Illegal, unregulated and unreported (IUU) fishing relies on low levels of onshore scrutiny, according to a new IUU fishing report.
US-based global security data analysis non-profit the Centre for Advanced Defence Studies (C4ADS) conducted the study, titled ‘Strings attached: exploring the onshore networks behind illegal, unreported and unregulated fishing’, over 15 months; identifying and analysing suspect business practices by 29 networks, comprising over 2,000 companies, believed to have engaged in IUU fishing practices. Companies investigated in the IUU fishing report were found to have established complex structures of ownership, with many vessels suspected of engaging in illegal fishing registered under the names of shell companies in jurisdictions with low levels of transparency.
Scrutiny by maritime law enforcement bodies of IUU fishing has typically focused on vessels operating at sea. C4ADS’s IUU fishing report highlights the failure of authorities to regulate or enforce onshore activity which enables illegal fishing to continue; and which is frequently linked to other illicit activity, including organised crime, human trafficking and fraud.
The report notes: “Our investigations into IUU networks highlight the necessity of expanding the scope of enforcement action against IUU fishing and drawing attention to the transnational networks behind this activity… it is clear that enforcement needs to adopt measures to more effectively identify and understand the major facilitators that are based onshore, including non-compliant flag states, the ultimate beneficial owners of fishing vessels, and other actors exploiting the fishing sector. Without the continued support of these key actors, IUU fishing vessels at sea would have fewer opportunities to land and launder illicit catch, diminishing the associated profits.

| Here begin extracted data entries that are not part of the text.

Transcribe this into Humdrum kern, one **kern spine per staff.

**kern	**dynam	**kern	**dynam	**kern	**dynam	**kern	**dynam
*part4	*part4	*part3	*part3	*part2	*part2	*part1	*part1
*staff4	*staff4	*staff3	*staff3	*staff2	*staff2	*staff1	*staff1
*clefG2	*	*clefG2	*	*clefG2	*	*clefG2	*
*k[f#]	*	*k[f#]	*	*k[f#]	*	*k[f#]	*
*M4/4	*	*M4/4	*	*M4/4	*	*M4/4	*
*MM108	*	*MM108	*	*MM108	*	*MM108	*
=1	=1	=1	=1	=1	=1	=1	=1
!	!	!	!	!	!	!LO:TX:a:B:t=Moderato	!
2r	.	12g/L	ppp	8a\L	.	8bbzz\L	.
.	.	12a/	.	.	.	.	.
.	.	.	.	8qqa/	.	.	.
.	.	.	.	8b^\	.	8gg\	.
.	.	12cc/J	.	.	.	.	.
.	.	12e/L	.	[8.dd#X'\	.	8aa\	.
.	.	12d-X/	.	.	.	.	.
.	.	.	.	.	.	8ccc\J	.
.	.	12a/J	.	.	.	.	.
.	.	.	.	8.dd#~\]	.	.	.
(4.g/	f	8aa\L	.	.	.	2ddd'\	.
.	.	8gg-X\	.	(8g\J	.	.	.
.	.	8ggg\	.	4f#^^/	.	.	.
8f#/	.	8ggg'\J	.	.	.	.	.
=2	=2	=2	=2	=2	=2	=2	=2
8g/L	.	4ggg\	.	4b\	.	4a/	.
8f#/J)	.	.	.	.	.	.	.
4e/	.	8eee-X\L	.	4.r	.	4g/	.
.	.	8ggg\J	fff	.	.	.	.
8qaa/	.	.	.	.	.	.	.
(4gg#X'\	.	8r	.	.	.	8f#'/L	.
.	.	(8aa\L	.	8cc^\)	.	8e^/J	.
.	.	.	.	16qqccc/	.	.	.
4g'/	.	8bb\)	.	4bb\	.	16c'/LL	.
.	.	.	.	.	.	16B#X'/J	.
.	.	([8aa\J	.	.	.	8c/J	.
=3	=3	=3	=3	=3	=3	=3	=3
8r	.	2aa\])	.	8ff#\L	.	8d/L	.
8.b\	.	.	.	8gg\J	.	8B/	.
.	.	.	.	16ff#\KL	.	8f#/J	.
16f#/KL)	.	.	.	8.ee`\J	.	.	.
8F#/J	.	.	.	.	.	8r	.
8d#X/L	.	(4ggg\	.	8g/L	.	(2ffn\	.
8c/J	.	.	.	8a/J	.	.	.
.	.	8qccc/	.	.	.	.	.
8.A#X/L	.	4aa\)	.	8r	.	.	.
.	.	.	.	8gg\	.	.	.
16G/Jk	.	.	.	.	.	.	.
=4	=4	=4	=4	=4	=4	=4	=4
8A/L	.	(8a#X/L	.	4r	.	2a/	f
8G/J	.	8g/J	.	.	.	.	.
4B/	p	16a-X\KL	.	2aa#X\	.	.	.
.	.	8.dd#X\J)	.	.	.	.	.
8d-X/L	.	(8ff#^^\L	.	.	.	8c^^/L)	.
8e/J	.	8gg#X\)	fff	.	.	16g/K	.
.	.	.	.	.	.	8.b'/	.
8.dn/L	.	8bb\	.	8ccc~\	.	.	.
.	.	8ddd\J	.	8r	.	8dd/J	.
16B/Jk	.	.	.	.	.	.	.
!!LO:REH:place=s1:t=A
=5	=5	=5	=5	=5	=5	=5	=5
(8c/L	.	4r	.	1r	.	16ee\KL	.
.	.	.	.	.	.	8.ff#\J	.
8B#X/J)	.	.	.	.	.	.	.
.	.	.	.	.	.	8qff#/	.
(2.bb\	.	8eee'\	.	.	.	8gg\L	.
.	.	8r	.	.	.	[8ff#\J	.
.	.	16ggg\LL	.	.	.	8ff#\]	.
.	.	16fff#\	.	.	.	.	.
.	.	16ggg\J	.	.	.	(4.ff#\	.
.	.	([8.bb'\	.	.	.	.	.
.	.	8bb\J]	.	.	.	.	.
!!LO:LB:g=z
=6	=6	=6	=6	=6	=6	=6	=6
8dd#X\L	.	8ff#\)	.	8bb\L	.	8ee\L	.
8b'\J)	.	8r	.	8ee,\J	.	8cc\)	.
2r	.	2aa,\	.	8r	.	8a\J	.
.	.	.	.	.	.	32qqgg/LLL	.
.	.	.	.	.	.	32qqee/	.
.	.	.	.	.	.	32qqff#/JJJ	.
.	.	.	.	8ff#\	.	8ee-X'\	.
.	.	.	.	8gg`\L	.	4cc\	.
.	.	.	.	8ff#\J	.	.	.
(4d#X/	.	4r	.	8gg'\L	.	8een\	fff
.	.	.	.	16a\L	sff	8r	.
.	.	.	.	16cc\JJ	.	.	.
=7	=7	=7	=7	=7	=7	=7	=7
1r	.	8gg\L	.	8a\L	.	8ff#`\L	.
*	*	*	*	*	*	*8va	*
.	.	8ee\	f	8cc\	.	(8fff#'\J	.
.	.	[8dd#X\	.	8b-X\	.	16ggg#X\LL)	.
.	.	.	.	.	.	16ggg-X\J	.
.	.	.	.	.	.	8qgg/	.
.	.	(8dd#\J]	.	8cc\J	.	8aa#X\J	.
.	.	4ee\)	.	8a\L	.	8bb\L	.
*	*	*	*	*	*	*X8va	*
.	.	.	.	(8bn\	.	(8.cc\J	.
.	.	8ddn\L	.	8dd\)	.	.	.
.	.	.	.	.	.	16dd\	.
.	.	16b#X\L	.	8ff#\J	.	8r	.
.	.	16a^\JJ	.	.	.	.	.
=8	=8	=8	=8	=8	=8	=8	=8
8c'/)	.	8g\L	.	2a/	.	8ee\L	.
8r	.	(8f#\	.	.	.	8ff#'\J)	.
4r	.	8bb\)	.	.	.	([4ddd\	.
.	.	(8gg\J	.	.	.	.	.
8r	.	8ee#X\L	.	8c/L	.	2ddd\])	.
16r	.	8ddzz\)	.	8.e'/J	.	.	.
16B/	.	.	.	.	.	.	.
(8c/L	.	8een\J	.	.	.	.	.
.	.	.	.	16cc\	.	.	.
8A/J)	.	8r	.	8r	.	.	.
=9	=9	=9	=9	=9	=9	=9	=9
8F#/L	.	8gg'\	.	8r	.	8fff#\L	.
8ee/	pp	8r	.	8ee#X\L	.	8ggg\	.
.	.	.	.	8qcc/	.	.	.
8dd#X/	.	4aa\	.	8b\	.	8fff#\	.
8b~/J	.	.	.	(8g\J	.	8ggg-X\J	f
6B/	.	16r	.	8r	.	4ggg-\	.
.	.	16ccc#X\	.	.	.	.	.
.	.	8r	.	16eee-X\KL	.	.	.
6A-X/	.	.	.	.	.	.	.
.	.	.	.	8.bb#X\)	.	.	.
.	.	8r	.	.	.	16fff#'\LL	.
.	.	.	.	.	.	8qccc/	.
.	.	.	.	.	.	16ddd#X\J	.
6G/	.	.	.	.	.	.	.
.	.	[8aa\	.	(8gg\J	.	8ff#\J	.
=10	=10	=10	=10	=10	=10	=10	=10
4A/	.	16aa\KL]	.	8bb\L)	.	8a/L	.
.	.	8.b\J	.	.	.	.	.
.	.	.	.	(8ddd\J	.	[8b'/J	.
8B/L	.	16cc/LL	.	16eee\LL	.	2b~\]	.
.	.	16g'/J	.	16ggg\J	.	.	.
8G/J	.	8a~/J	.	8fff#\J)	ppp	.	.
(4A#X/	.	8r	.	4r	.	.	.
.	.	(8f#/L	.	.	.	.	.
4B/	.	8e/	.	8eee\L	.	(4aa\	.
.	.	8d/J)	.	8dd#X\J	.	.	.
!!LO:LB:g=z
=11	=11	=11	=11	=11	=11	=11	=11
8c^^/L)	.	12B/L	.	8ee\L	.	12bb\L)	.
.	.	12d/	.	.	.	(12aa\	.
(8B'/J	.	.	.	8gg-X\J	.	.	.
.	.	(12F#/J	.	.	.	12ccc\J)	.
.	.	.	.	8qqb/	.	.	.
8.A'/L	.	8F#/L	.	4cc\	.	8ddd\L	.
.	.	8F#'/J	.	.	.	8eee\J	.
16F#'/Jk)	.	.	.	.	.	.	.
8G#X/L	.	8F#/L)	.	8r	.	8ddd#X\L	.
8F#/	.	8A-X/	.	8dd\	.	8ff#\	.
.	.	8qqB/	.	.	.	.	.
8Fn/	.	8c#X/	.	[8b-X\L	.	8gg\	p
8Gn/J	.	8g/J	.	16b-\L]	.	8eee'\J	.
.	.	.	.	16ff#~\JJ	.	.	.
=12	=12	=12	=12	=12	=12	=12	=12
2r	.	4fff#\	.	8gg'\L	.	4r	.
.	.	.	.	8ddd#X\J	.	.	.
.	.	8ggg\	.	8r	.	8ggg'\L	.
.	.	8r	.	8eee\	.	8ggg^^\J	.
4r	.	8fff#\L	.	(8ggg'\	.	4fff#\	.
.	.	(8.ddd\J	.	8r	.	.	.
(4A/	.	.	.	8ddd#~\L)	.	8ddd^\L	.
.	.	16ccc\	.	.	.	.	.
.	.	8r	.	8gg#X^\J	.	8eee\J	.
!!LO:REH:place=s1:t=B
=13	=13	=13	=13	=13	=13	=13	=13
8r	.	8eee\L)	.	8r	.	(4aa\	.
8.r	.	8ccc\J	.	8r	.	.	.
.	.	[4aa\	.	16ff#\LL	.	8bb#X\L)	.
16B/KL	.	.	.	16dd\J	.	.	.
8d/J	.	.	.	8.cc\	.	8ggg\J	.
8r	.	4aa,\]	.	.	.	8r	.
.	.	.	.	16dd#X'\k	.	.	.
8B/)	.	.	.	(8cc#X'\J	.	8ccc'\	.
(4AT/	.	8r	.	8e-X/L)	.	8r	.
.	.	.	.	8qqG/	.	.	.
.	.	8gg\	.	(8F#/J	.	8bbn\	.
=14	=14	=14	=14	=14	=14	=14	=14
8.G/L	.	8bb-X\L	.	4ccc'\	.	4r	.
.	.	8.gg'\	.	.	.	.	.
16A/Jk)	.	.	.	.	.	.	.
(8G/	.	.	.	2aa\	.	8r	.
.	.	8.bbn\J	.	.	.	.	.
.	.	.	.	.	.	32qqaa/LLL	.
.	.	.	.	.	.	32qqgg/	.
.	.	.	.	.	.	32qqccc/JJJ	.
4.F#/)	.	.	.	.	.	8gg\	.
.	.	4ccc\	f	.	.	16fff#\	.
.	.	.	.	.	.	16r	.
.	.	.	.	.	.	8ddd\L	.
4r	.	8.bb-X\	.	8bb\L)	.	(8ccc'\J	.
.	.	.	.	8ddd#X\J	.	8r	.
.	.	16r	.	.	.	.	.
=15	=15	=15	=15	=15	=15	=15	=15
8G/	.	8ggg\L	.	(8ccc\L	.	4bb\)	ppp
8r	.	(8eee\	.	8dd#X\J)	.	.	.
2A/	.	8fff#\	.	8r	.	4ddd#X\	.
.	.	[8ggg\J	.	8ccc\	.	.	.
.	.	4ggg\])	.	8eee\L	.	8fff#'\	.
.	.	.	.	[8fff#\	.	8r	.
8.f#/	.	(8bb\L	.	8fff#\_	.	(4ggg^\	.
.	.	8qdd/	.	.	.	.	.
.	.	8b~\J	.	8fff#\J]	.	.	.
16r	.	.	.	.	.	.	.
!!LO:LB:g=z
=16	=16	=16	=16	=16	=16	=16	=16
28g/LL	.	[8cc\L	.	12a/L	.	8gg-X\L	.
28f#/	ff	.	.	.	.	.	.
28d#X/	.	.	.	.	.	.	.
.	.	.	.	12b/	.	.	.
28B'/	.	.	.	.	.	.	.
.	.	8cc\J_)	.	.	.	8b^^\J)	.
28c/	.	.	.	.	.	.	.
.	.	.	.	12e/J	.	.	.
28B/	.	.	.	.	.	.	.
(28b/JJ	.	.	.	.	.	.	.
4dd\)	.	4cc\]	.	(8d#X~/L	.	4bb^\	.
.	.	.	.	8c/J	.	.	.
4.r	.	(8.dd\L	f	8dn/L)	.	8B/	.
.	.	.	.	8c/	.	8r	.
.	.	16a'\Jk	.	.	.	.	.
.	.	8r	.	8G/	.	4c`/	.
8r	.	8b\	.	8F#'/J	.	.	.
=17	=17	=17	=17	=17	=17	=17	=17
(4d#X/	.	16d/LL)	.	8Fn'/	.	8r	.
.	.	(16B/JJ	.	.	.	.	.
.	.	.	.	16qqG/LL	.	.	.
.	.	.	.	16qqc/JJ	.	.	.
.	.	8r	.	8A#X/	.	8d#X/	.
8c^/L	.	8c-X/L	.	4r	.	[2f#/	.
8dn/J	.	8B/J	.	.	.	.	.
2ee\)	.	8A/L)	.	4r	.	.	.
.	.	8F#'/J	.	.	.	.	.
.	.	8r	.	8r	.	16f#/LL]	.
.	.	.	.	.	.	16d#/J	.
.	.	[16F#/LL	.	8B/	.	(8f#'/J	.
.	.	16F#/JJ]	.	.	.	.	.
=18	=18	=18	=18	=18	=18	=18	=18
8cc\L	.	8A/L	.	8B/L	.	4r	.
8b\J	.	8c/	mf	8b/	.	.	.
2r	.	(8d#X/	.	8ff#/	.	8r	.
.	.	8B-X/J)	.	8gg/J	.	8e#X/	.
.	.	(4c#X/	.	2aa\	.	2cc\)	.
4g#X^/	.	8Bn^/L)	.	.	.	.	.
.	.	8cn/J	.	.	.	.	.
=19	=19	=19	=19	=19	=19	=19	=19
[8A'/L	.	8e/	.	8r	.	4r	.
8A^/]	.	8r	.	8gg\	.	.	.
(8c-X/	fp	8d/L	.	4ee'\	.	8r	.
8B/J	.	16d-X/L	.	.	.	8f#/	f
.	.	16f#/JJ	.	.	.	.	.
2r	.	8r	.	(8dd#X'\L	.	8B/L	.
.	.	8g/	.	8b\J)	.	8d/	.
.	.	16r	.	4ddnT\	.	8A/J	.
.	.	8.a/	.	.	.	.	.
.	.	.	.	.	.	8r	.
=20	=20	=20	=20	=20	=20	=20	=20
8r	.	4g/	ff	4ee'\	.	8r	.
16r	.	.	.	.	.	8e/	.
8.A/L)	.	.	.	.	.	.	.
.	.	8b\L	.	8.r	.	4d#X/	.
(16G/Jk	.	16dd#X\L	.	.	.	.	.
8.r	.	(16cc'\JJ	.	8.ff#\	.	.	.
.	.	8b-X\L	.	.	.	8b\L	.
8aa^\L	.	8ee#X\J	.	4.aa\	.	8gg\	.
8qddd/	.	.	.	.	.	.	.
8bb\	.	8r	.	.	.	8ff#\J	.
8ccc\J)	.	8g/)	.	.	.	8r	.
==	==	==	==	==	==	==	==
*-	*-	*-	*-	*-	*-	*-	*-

“IUU fishing can only be adequately addressed through cross-jurisdictional investigations, laws and regulations targeting the entities behind the fishing vessels. The consequences of low transparency and a lack of accountability in the global fishing sector extend far beyond issues of sustainability. These vulnerabilities also directly facilitate the extortion of revenue from states and undermine the legitimacy of governance and the legality of the seafood supply chain around the world.”